Begging your pardon, but I lost the plot of my helpful Vita buying advice at some point there and just started talking about Tales From Space: Mutant Blobs Attack.
But I can't help it. Drinkbox Studios' follow up to last year's About A Blob isn't just the most charmingly malleable facet of the PlayStation Vita launch, it may just be the most fun.
The titular Blob of Tales from Space: Mutant Blobs Attack wants little more than to be left in peace so he can side-scroll his way through Earth, eating all that he encounters. It's a simple dream.
Being fundamentally opposed to being eaten, the denizens of Mutant Blobs Attack's peppy, mod-inspired Earth spare no defense, be it helicopter, tank or occasional cow. Like a malicious, suffocating katamari, the blob just absorbs whatever junk he can find until he's ready for any opponent or obstacle (including, specifically, the corks we use to keep him from the sewers that are his main path of transport).
All of Mutant Blobs Attack's tchochkes are rendered with impressive physics, so knocking about the world and eating anything that's not nailed down is a simple joy, even divorced from the platforming challenges you'll complete to progress.
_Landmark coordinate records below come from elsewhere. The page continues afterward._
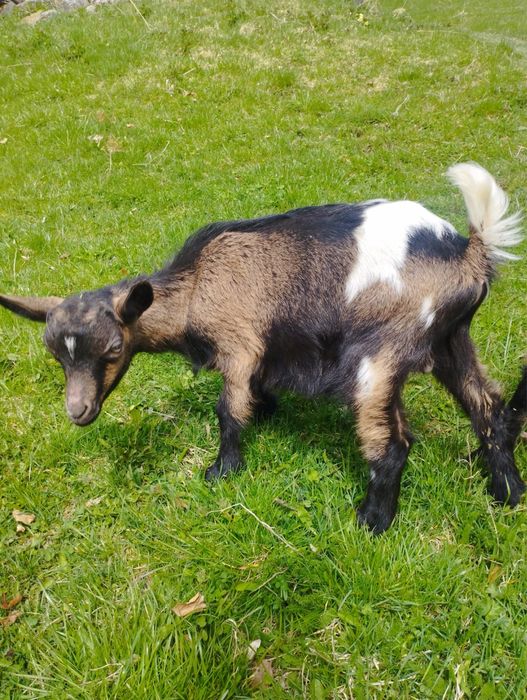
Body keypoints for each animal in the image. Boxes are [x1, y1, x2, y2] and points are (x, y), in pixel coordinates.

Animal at [1, 163, 525, 532]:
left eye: (112, 350)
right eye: (56, 354)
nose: (78, 411)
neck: (196, 286)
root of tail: (469, 253)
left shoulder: (240, 342)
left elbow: (228, 409)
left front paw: (221, 471)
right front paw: (266, 411)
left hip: (382, 352)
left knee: (395, 444)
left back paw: (372, 522)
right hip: (451, 339)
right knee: (489, 409)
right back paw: (508, 492)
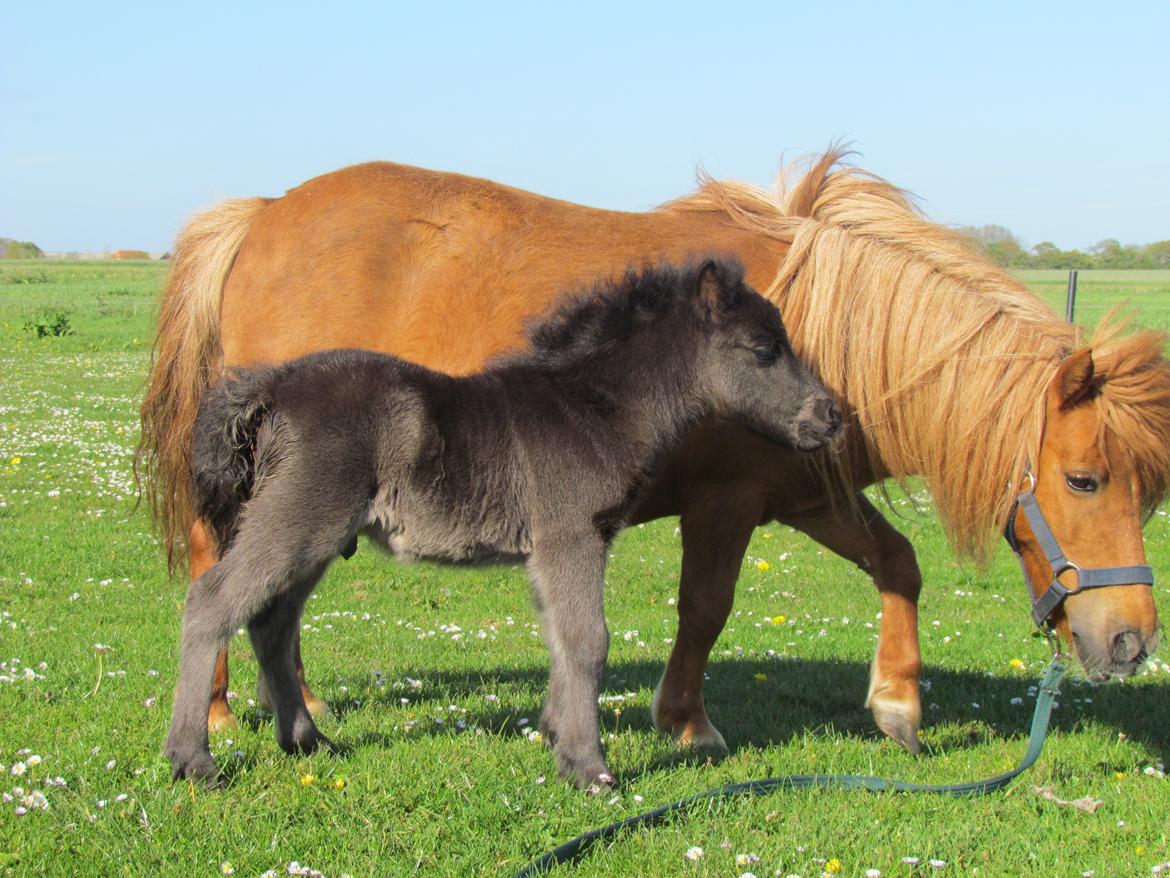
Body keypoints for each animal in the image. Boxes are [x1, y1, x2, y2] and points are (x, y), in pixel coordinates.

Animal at [139, 148, 1170, 753]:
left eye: (1146, 496)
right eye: (1083, 479)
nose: (1129, 643)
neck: (823, 332)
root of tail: (262, 212)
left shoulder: (806, 492)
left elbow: (898, 563)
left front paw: (898, 705)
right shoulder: (726, 504)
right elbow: (704, 611)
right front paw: (687, 723)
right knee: (227, 579)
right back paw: (239, 712)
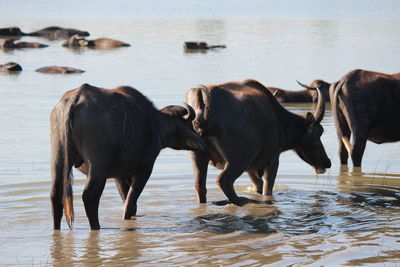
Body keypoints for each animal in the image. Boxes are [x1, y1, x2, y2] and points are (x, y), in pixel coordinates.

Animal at [50, 84, 206, 230]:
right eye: (190, 124)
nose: (201, 140)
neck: (154, 123)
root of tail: (75, 99)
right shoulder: (144, 170)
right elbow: (130, 202)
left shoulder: (118, 176)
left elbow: (127, 200)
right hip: (98, 168)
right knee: (89, 197)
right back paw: (96, 226)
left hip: (58, 160)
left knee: (56, 195)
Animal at [185, 79, 332, 205]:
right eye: (319, 132)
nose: (327, 162)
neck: (284, 126)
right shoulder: (273, 159)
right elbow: (267, 191)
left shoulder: (251, 168)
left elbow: (259, 187)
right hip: (239, 158)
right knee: (223, 180)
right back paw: (241, 201)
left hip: (198, 155)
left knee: (200, 186)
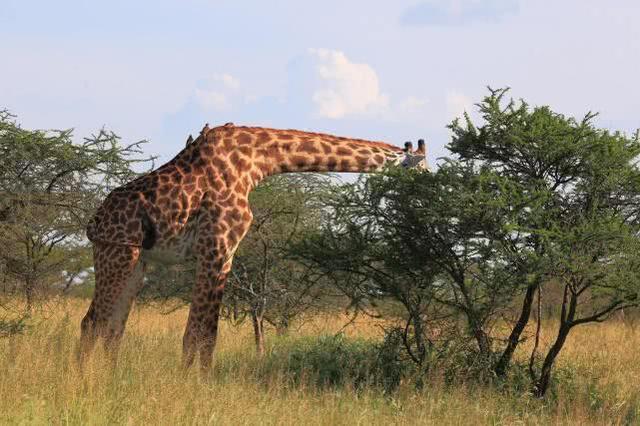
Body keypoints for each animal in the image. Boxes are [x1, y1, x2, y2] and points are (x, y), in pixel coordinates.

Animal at [81, 121, 430, 372]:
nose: (429, 194)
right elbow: (201, 335)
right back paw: (85, 381)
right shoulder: (217, 246)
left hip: (138, 262)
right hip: (117, 252)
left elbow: (200, 334)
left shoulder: (221, 252)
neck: (257, 162)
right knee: (92, 323)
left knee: (112, 329)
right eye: (425, 169)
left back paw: (110, 379)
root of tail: (93, 223)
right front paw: (194, 388)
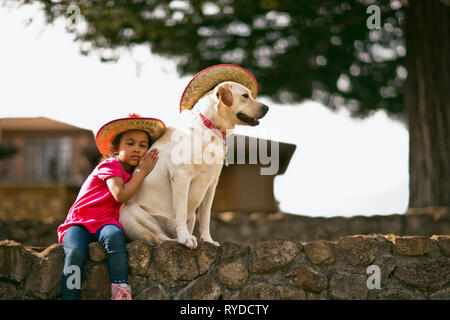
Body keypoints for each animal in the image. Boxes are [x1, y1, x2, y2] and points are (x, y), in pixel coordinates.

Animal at [118, 79, 268, 248]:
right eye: (245, 96)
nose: (267, 108)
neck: (210, 128)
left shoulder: (212, 184)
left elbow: (206, 217)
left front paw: (208, 240)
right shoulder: (181, 177)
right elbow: (181, 212)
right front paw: (185, 238)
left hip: (191, 216)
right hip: (129, 212)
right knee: (159, 238)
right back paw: (177, 239)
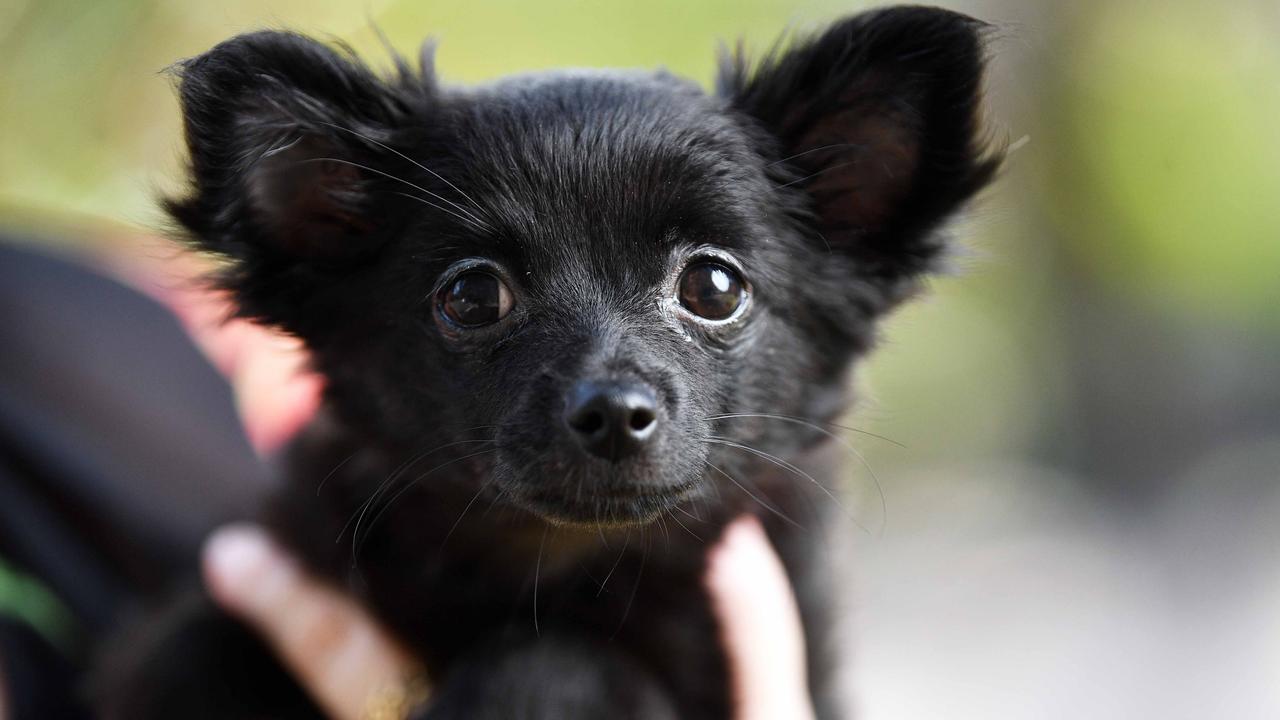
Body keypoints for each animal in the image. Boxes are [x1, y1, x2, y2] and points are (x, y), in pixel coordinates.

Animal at [99, 7, 998, 717]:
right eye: (471, 297)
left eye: (713, 287)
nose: (613, 414)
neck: (548, 564)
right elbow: (186, 647)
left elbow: (554, 661)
That joy is heightened by a tone that never takes itself too seriously, thanks in part to some cute references to beloved memes and indie games throughout. (I especially enjoyed a billboard advertising Souperbrothers Sweet and Swour Swoup.)
When he's not eating livestock, the blob has the ability to stick to magnetic surfaces, squish to eel-like dimensions and — occasionally — fly. What Mutant Blobs Attack does so brilliantly is introduce these mechanics, fully explore all their silly implications, and move on before anything gets stale.
For example, soon after learning of your ability to manipulate some items in the environment with the front touch screen, you'll need to kick the blob with a massive boot to move forward. In many games, this would be a recurring gimmick, but Mutant Blobs Attack has the restraint not to make it a one-off treat.
Where so many of today's releases force players into gameplay cycles that provide diminishing returns of fun with every revolution, Drinkbox is constantly inventing baubles in Mutant Blobs Attack to entertain the player. It's doubly impressive for a title that asks only eight bucks in exchange.

Drinkbox is constantly inventing baubles to entertain the player
Wrap Up:
MUTANT BLOBS ATTACK OOZES INTO THE SPACE BETWEEN CONSOLE AND MOBILE PERFECTLY
A lot of developers are flexing every pixel and polygon they can muster to jam console games onto the Vita, and there's certainly a place for that. But if the Vita is to have a sustainable future, it'll need to find the gaps between home consoles and mobile, games that slip into the divide between the pricing of one and the scale of the other. Tales from Space: Mutant Blobs Attack oozes into that gap perfectly, provided, that is, we keep our corks to ourselves.